- Politik
- Sozialprotest in Leipzig
Schulterschluss gegen die Krise
Neues Protestbündnis in Leipzig gründet sich und ruft zu erster Demonstration
Zwei Wochen nach einer Kundgebung gegen die unsozialen Folgen der Energiekrise in Leipzig ist in der sächsischen Stadt ein breites Bündnis an die Öffentlichkeit gegangen, das eine solidarischere Politik und wirksame Entlastungen für die am stärksten von der Teuerung betroffenen Menschen fordert. In dem Zusammenschluss wirken unter der Überschrift »Jetzt reicht’s! – Wir frieren nicht für Profite!« rund 30 Organisationen und Initiativen mit; das Spektrum reicht von Gewerkschaften über Umweltverbände und Mietervereine bis zu Hochschulgruppen. Für den 15. Oktober mobilisiert das Bündnis zu einer Großkundgebung. Zuvor sind bereits erste Aktionen geplant, etwa bei Inkrafttreten der Gasumlage am 1. Oktober und eine Woche später an einem bundesweiten Aktionstag Mietenstopp.

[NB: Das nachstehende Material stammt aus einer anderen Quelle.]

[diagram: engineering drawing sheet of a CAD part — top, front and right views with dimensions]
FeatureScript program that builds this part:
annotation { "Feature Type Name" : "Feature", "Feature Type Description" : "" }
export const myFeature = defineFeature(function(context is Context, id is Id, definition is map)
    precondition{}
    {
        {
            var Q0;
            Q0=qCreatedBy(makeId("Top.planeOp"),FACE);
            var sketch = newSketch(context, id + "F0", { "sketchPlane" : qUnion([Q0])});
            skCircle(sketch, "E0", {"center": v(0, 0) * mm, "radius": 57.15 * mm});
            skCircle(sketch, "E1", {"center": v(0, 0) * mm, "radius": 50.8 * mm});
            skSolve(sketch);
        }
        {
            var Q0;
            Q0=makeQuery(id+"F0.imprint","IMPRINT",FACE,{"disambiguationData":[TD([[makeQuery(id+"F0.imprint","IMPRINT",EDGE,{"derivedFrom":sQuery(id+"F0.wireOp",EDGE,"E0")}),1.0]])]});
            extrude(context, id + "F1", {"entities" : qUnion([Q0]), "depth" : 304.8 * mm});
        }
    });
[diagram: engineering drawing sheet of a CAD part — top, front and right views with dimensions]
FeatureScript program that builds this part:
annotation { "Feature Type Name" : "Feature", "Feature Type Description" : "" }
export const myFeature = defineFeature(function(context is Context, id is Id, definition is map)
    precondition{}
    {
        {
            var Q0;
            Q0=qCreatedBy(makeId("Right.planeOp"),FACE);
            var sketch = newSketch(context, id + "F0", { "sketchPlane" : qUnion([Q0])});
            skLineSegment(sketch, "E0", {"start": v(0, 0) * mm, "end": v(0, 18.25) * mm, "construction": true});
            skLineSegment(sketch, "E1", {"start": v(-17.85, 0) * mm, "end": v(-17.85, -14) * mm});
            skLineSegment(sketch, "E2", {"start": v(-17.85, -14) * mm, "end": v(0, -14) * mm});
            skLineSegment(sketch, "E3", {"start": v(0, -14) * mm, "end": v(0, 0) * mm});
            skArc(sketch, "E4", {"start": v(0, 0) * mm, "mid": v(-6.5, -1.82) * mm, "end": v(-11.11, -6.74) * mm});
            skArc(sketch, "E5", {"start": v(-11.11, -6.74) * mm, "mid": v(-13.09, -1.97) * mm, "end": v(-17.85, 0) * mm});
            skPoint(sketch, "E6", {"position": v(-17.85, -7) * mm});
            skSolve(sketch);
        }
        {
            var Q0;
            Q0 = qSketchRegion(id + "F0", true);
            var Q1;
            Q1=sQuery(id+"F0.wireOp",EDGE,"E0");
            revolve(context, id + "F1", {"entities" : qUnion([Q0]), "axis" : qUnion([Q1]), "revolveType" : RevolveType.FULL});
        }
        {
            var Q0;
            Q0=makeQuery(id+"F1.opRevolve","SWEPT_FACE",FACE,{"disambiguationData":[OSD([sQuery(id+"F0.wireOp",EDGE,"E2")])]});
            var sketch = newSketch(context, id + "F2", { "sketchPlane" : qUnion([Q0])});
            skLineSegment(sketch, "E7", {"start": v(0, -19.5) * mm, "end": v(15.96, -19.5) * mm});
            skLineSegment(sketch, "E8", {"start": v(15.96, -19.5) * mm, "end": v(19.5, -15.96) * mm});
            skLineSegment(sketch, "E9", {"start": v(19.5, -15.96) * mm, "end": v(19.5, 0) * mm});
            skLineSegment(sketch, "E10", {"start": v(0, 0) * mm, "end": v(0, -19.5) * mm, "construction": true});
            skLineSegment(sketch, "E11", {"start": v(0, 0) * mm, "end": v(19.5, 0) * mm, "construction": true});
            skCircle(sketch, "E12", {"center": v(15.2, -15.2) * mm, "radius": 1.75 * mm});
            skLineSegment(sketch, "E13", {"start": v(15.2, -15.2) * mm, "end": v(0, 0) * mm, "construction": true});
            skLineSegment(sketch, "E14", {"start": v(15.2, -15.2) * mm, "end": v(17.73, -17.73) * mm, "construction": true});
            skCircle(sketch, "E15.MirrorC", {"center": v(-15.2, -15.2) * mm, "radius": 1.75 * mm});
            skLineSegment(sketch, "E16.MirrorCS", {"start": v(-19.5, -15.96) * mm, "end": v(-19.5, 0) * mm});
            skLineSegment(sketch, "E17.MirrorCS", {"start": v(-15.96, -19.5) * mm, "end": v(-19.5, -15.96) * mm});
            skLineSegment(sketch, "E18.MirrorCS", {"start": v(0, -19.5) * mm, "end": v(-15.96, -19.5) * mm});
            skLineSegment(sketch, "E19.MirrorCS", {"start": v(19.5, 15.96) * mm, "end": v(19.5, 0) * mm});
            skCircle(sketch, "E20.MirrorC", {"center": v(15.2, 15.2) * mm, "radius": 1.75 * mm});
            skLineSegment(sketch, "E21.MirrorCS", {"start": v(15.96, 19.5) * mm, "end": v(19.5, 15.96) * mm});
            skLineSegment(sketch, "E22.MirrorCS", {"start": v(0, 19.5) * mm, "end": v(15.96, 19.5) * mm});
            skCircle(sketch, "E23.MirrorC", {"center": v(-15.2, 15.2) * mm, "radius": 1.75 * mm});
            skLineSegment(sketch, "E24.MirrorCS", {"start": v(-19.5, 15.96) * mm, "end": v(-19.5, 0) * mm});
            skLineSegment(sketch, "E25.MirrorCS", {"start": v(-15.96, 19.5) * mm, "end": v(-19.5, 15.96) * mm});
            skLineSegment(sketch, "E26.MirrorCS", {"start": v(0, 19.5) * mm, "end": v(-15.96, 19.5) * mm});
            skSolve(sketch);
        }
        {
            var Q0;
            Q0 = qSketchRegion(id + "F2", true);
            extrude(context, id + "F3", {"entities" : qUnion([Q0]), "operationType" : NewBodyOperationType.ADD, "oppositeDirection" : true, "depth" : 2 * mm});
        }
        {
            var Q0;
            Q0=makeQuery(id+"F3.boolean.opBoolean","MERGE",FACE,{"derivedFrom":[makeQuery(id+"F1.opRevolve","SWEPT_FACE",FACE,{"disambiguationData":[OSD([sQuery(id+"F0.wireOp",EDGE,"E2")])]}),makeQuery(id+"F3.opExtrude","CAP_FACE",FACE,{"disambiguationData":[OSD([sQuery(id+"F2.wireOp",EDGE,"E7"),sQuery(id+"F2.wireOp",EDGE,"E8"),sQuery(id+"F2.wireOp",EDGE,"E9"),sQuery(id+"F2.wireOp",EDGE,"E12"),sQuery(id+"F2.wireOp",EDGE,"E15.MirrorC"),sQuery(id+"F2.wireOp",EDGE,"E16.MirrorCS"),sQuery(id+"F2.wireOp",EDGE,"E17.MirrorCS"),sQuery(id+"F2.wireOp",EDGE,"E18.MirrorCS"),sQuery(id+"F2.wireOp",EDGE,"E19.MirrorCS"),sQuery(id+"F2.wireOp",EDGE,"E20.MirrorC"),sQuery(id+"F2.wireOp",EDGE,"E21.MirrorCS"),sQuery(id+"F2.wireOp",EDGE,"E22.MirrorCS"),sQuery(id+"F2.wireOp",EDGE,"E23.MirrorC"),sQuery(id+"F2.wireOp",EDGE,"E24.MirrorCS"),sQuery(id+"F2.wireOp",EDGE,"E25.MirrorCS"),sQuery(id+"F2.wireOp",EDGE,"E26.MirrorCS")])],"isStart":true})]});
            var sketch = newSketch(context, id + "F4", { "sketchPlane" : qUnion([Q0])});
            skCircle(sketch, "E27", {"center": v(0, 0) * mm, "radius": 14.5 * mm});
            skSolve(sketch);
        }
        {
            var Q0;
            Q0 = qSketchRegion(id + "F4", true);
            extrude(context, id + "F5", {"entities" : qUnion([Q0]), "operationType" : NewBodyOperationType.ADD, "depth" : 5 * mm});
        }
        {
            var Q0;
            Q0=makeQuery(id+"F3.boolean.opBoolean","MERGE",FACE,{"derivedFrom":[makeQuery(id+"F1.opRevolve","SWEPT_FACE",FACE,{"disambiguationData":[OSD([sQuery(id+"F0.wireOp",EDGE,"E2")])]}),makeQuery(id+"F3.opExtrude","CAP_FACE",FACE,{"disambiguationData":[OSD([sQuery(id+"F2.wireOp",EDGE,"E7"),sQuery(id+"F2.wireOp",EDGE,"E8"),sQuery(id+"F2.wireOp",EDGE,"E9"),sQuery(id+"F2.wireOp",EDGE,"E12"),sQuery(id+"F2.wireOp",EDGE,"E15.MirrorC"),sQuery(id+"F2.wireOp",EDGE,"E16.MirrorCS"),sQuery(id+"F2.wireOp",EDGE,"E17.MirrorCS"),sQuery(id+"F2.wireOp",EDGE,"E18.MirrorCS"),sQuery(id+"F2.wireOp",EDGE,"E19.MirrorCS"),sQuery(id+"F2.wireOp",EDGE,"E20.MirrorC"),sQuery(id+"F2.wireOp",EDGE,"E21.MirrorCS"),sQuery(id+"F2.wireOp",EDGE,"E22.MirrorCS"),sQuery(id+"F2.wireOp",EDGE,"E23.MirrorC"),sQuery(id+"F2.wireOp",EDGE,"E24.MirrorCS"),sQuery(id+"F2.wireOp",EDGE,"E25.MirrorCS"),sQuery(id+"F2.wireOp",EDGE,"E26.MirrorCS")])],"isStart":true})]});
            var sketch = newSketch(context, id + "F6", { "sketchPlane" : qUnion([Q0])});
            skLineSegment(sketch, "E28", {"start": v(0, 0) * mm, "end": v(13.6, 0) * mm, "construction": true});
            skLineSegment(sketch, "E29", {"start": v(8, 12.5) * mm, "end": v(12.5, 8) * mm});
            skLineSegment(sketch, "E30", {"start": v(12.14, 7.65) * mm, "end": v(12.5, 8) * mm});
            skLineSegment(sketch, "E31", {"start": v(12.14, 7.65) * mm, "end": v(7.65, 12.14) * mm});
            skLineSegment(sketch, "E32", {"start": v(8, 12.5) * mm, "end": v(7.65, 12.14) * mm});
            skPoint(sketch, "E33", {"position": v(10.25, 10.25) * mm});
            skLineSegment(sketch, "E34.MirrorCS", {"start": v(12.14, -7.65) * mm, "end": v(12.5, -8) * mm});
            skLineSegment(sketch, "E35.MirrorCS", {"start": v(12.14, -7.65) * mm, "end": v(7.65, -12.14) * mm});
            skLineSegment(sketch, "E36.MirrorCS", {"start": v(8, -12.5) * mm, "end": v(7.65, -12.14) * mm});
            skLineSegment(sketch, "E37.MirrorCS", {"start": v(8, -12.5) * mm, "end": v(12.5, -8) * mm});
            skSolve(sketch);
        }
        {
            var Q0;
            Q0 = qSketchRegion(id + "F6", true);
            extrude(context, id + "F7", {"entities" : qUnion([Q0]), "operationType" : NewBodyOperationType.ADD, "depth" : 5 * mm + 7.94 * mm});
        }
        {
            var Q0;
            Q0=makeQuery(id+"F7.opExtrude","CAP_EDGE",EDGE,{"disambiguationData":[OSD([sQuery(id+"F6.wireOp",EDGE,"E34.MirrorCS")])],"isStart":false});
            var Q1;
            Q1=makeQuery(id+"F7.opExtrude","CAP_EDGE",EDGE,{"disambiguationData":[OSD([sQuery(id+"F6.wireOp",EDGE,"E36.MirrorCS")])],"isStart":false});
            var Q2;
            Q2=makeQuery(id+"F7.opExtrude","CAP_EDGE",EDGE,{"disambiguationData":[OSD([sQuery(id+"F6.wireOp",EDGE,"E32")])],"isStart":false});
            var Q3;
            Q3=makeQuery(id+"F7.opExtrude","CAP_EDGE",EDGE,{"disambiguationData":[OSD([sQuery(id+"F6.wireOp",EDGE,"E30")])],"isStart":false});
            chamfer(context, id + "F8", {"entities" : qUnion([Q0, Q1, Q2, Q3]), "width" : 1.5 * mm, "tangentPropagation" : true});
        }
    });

In einem Aufruf des neuen Bündnisses wird die Krisenpolitik der Berliner Koalition angegriffen. Diese »sichert Unternehmensgewinne, aber nicht das normale Leben«, heißt es. Für Menschen mit geringen und mittleren Einkommen sei das Leben kaum noch bezahlbar. Gleichzeitig führen einige Großunternehmen Rekordgewinne ein. Nötig seien daher eine Deckelung der Energiepreise, die Abschaffung der Gasumlage und eine Übergewinnsteuer. Kündigungen aufgrund von Rückständen bei Miete oder Nebenkosten solle es nicht geben. Die in Berlin beschlossenen Entlastungen seien »nicht ausreichend, nicht konkret genug, nicht sofort wirksam«, sagte Manuela Grimm, Geschäftsführerin des DGB in Leipzig und Nordsachsen. Während sich einige Unternehmen in der Krise bereicherten, sei »der soziale Frieden akut gefährdet«. Das sei »empörend und muss sofort geändert werden«.
Die sozialen Folgen der Krise standen auch bei der Protestveranstaltung im Mittelpunkt, zu der am 5. September die Leipziger Linke und ihr Bundestagsabgeordneter Sören Pellmann aufgerufen hatten. Diesem war danach jedoch auch aus den eigenen Reihen ein Alleingang vorgeworfen worden. Beobachter hatten sich skeptisch geäußert, ob eine Partei breitere Sozialproteste organisieren könne und die Einordnung in Bündnisse für zielführender gehalten. An einem solchen wurde in Leipzig damals bereits gearbeitet. Nun steht es. Der Stadtverband der Linken ist einer der Unterstützer. Beteiligt sind auch die Jugendorganisationen von Grünen und SPD, deren Regierungspolitik in Berlin scharf kritisiert wird.
Betont wird im Aufruf die Bedeutung einer sozial-ökologischen Energiewende für die Bewältigung der Krise. Die »Fixierung auf fossile Energieträger« habe die derzeitige schwierige Lage mit verursacht, sagte Tom Richter von »Fridays für Future«. Um für künftige Krisen gerüstet zu sein, brauche man nicht eine Gasumlage und längere Laufzeiten von Atommeilern, sondern den Ausbau erneuerbarer Energien. Nötig sei »Unabhängigkeit von autoritär regierten Staaten«. Das Bündnis zeigt sich offen für weitere Mitstreiter, verweist aber auf einen Grundkonsens – auch angesichts von Vereinnahmungsversuchen durch die extreme Rechte, wie es sie vor zwei Wochen bereits gab. Danach würden im Bündnis die Klimakrise nicht geleugnet, Russlands Angriffskrieg gegen die Ukraine nicht verharmlost und Verschwörungserzählungen nicht geduldet. Nationalismus, heißt es, »ist nicht unsere Antwort«.